SACP spokesperson Alex Mashilo said South Africa needs financial sector transformation to de-monopolise the banking sector, among others, and to diversify the industry.
“If following good governance protocols and ethics, accounts are closed to clamp down on corrupt activities, then that is reasonable. A clear and fair process should prevail, in that case, with all whom it may concern given the right information and the right to respond in a credible law enforcement process.
“Abuse of power, monopoly and dominance in the financial sector would be problematic, if that is what is at play. This, too, should be investigated and dealt with if it is the case. Beyond all this, South Africa needs financial sector transformation,” said Mashilo.
UDM leader Bantu Holomisa said that banks just closed accounts and did not care about the consequences to holders of accounts.
“Something must be said publicly and the only way of doing that, of knowing, would be to challenge these people publicly in a court of law. The owner must tell of this ill-treatment, that he was not even warned and they just closed, but if it’s in court we’ll get all the details,” Holomisa said.
African Transformation Movement president Vuyo Zungula, said: “If you didn’t know, we are in Apartheid 2.0, check how banks close certain accounts at will. How we still have apartheid legislation that hasn’t been transformed to speak to the present day realities and empower the previous and currently disadvantaged black majority."
The Black Business Chamber (BBC) also slammed FNB’s decision for its closure of AYO’s banking accounts without providing reasons to the company.
“The BBC is disappointed and angry at the actions of First National Bank (FNB) to close AYO’s banking account. This is even more disturbing, when according to the statement from AYO, FNB provided no reasons for the closure of its accounts,” the organisation said.

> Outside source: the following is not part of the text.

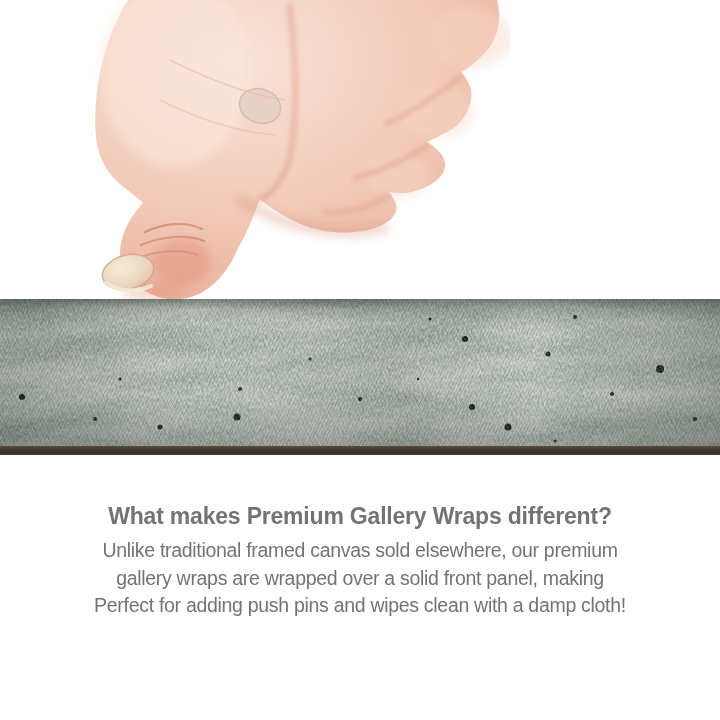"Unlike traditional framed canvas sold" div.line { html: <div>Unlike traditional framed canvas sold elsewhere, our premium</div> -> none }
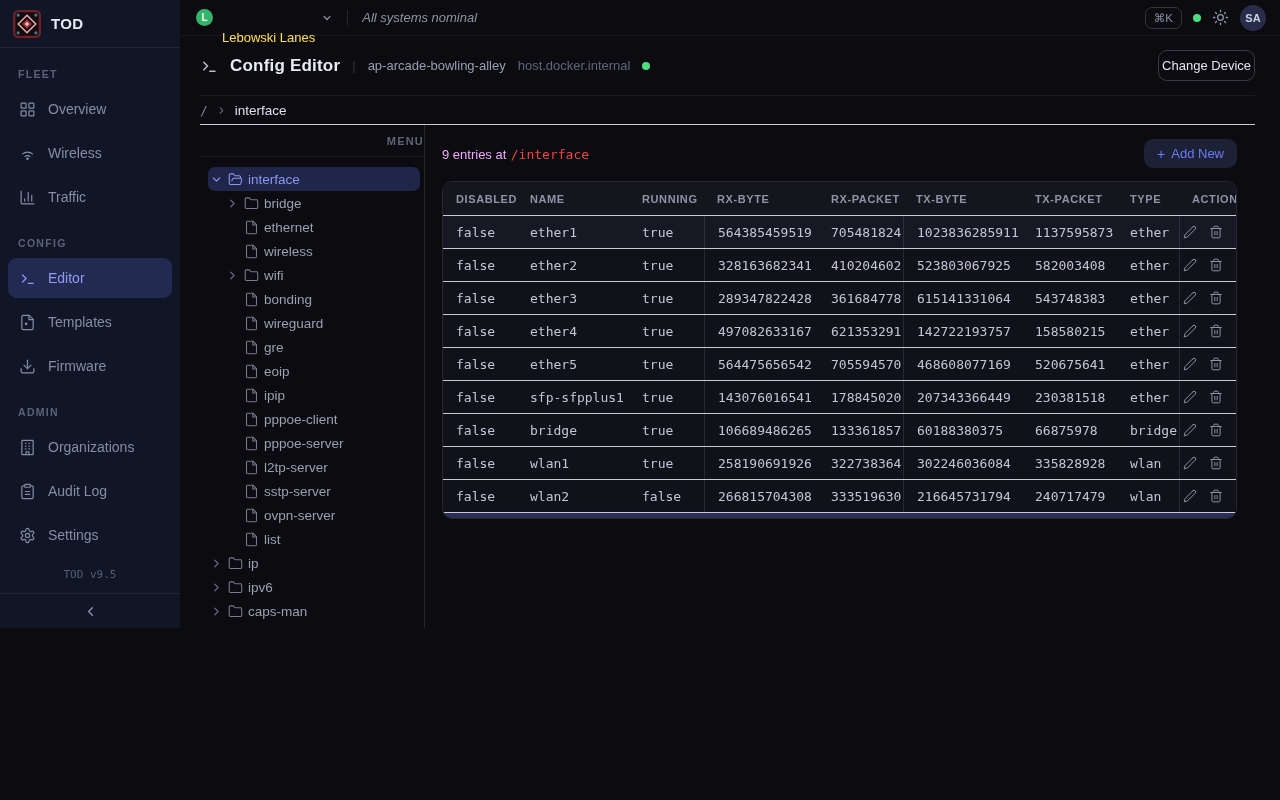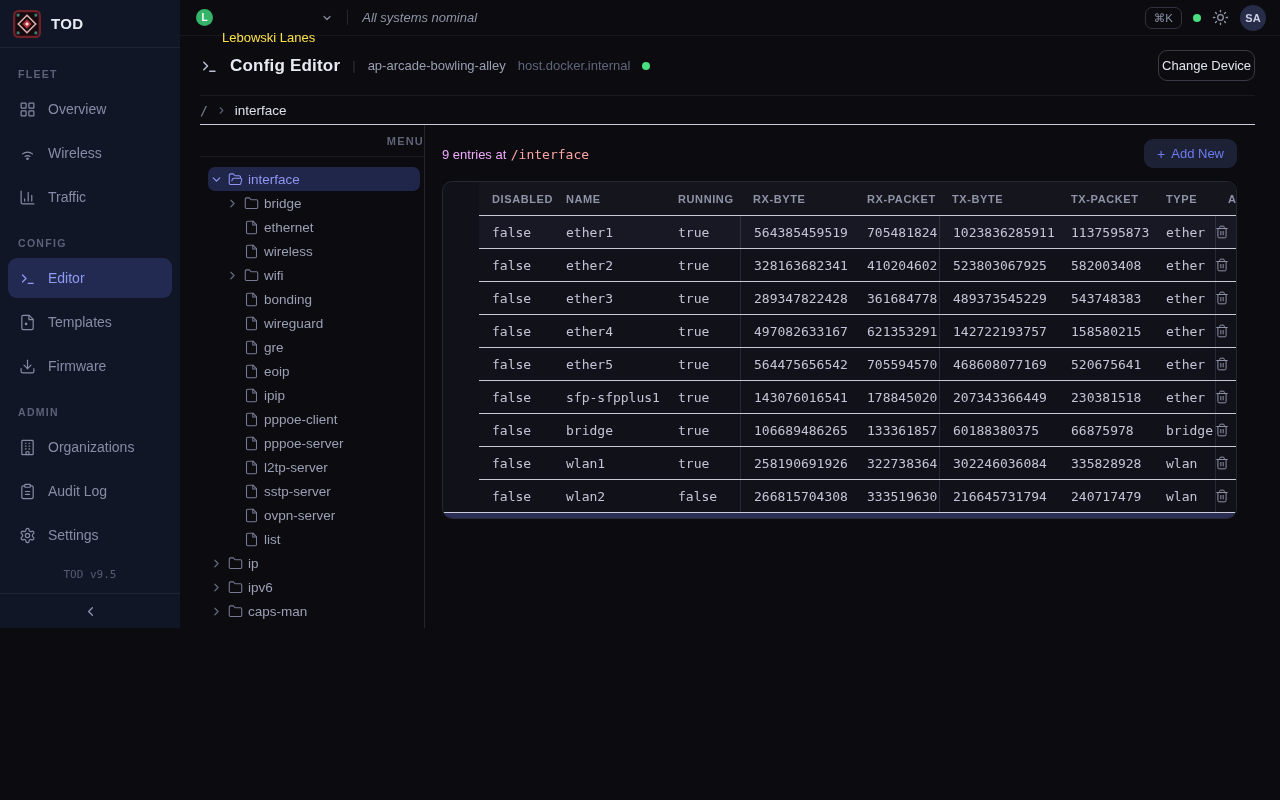"/interface" .entries-path { color: #fca5a5 -> #ef4444 }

Nadiah Maharaj, FNB’s chief risk officer, said: "FNB can confirm it has given reasonable notice to terminate its banking services to the client concerned. Due to the confidential nature of our client relationships, we cannot provide any further details on the matter.”
Absa spokesperson Songezo Zibi said: "We do not comment on clients past, present or future clients. All things that pertain to clients are communicated with clients. We do not discuss clients."
The ANC did not respond to requests for comment by the time of publication.